PASSAGE
• • • •

Sectors in variegated Nephrolepis exaltata are cell-autonomous
N. exaltata cv. bostonensis plants are highly variegated (Fig. 1A,B) with yellow sector sizes ranging from one cell within the lamina of a pinna to a number of contiguous fronds. Yellow sectors are formed spontaneously through an unknown genetic or epigenetic mechanism. Importantly, sectors have regular and predictable shapes, indicating that they are clonal in origin. Measurement of the number of small (i.e. not touching the margin or midrib) yellow sectors within green pinna tissue and of small green sectors within yellow pinna tissue show that reversion events can occur, but that they are 80 times less likely than forward events. At the subcellular level, sectors can be defined by differences in chlorophyll autofluorescence, with green sectors fluorescing more brightly than yellow sectors (Fig. 1C,D). Single yellow cells can be surrounded by green cells (Fig. 1E), indicating that the conversion mechanism operates at the single cell level (i.e. is cell-autonomous). This cell autonomy validates the use of the line for lineage analysis.
Leafy shoots are generated from a single persistent apical initial
N. exaltata produces rhizomatous shoots that initiate erect leafy shoots (Fig. 2A). Transverse sections show that fronds arise in a helical phyllotaxy from leafy shoots (Fig. 2B-E) and in longitudinal section, a presumptive single initial cell can be seen at the apex (Fig. 2F). To confirm the actual number of apical initials producing the leafy shoot, sequences of yellow fronds arising from different shoots were recorded. If multiple apical cells form the shoot, sectors would span successive fronds in a segment of the shoot diameter and the segment size would be inversely proportional to the apical cell number (Table 1, upper panels). By contrast, if the shoot were produced from one cell, yellow sectors would span all successive fronds around the shoot and would continue to the apex (Table 1, lower panels). Table 1 shows that of the 67 shoots examined (each comprising at least five fronds), no multi-frond sectors occupying a segment of the shoot were identified, whereas seven sectors spanned successive fronds and continued to the apex. The remaining 60 shoots did not have contiguous sequences of yellow fronds and were thus not informative. These frequencies strongly suggest that the leafy shoot is derived from a single apical initial.

• • • •

RECORD EXTRACTS
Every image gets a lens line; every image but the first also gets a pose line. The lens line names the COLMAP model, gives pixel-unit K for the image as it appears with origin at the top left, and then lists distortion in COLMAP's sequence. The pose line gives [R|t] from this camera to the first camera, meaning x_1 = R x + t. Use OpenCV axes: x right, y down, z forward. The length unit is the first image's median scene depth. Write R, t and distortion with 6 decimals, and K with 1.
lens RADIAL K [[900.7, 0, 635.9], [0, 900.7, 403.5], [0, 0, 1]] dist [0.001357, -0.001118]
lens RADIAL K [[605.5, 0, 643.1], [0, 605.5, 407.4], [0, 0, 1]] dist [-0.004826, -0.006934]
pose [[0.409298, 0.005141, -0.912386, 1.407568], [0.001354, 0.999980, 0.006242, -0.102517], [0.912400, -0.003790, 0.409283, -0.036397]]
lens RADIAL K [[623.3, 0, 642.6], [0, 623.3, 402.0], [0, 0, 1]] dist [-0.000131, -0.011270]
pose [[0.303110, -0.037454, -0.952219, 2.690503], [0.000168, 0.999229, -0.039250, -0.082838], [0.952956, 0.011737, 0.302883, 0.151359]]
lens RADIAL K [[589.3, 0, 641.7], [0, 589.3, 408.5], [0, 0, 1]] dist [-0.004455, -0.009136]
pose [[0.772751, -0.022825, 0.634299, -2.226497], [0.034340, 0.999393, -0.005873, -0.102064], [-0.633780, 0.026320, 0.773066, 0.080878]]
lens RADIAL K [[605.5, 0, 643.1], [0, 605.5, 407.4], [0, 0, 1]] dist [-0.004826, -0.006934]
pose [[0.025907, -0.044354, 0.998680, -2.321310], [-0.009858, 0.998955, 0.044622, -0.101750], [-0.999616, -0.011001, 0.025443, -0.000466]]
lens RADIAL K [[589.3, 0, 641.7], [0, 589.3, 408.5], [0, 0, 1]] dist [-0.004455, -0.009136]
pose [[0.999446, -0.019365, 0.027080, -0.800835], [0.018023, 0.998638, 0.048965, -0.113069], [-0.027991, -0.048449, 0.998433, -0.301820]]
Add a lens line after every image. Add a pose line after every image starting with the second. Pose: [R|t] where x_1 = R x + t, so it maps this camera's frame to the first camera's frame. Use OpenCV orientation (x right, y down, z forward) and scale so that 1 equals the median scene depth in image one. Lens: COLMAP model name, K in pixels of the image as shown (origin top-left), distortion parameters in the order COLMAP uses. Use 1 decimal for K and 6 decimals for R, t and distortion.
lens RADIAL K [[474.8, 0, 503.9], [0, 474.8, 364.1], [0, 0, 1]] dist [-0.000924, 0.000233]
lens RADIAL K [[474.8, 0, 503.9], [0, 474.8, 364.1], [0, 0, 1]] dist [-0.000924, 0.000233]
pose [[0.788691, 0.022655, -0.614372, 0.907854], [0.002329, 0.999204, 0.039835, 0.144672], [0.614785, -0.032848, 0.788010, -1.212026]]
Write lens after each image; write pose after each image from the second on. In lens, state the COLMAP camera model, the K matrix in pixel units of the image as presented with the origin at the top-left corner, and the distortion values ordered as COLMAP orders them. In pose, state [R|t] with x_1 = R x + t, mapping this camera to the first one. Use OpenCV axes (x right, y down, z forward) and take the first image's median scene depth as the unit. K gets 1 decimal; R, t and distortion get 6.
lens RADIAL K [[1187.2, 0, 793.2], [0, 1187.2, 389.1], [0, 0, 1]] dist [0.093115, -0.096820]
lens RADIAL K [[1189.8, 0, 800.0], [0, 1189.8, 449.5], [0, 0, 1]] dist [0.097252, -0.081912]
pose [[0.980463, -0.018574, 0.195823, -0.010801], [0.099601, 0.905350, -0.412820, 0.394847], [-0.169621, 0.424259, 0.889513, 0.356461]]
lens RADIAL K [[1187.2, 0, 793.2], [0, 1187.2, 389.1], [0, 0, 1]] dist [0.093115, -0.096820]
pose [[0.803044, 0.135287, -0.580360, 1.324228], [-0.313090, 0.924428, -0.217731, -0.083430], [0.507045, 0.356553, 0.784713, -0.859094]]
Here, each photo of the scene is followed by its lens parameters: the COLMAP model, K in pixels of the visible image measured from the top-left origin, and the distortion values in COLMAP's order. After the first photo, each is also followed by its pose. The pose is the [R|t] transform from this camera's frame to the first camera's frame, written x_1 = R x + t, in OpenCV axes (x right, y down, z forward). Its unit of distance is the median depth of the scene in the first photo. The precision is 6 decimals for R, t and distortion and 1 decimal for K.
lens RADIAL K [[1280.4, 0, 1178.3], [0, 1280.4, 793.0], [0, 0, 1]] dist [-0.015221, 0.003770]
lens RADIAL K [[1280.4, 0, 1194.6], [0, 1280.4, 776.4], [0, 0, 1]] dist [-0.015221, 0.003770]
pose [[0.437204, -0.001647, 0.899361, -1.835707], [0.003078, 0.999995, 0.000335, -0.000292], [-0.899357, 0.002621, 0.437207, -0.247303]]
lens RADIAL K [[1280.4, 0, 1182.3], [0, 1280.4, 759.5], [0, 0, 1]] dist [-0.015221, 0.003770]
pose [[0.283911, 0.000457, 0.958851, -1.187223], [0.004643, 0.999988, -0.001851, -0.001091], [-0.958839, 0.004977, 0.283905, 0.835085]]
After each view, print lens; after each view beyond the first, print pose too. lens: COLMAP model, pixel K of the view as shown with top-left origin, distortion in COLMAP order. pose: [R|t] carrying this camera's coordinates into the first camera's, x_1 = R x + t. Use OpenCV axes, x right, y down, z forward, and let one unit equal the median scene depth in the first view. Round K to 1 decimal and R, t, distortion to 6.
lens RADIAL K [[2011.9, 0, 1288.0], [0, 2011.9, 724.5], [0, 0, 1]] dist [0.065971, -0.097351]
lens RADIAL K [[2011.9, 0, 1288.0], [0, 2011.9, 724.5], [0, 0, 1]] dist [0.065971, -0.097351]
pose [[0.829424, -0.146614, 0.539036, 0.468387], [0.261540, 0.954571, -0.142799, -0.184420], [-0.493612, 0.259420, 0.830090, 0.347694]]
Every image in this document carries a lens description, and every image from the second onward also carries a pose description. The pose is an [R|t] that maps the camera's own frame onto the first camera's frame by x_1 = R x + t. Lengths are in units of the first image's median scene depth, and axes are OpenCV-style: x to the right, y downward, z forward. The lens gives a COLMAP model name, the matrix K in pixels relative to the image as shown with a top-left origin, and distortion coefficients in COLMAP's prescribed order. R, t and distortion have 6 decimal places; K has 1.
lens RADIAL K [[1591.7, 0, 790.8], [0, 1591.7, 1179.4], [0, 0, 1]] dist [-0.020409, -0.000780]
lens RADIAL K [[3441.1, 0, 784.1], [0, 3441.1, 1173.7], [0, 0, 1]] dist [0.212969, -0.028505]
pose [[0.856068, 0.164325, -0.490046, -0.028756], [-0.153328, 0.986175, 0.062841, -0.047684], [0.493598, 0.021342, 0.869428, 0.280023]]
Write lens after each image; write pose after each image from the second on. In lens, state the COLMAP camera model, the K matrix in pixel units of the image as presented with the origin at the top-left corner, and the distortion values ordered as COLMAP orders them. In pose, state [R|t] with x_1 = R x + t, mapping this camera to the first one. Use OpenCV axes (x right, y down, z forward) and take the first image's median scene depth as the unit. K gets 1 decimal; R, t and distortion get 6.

• • • •

WORK INSTRUCTIONS
1. Answer each question using the passage on Nephrolepis exaltata.
(a) How much less likely are reversion events than forward events?
(b) How many shoots were examined, and how many fronds did each have at minimum?
(c) How many sectors spanned successive fronds and continued to the apex?
2. In the passage on Nephrolepis exaltata, rewrite the paragraph beginning "N. exaltata produces rhizomatous shoots" as a short list of its main points.
3. Summarize the passage on Nephrolepis exaltata in two sentences.

TASK RESPONSES
1.
(a) They are 80 times less likely.
(b) 67 shoots were examined, each with at least five fronds.
(c) Seven sectors.

2.
- N. exaltata's rhizomatous shoots initiate erect leafy shoots, and fronds arise from these in a helical phyllotaxy.
- Longitudinal sections show a presumptive single initial cell at the apex.
- To confirm how many apical initials form the leafy shoot, sequences of yellow fronds on different shoots were recorded.
- With multiple apical cells, sectors would span successive fronds in a segment of the shoot, and segment size would be inversely proportional to the number of apical cells.
- With one apical cell, yellow sectors would span all successive fronds around the shoot and continue to the apex.
- Of 67 shoots examined, each with at least five fronds, none had segment-limited multi-frond sectors, and seven had sectors continuing to the apex. The other 60 were not informative.
- The results strongly suggest that the leafy shoot comes from a single apical initial.

3. Yellow sectors in variegated N. exaltata are clonal and cell-autonomous, since single yellow cells can be surrounded by green ones, which validates the plant for lineage analysis. Tracking yellow frond sectors in 67 shoots found no segment-limited sectors and seven that continued to the apex, strongly suggesting that each leafy shoot derives from a single apical initial.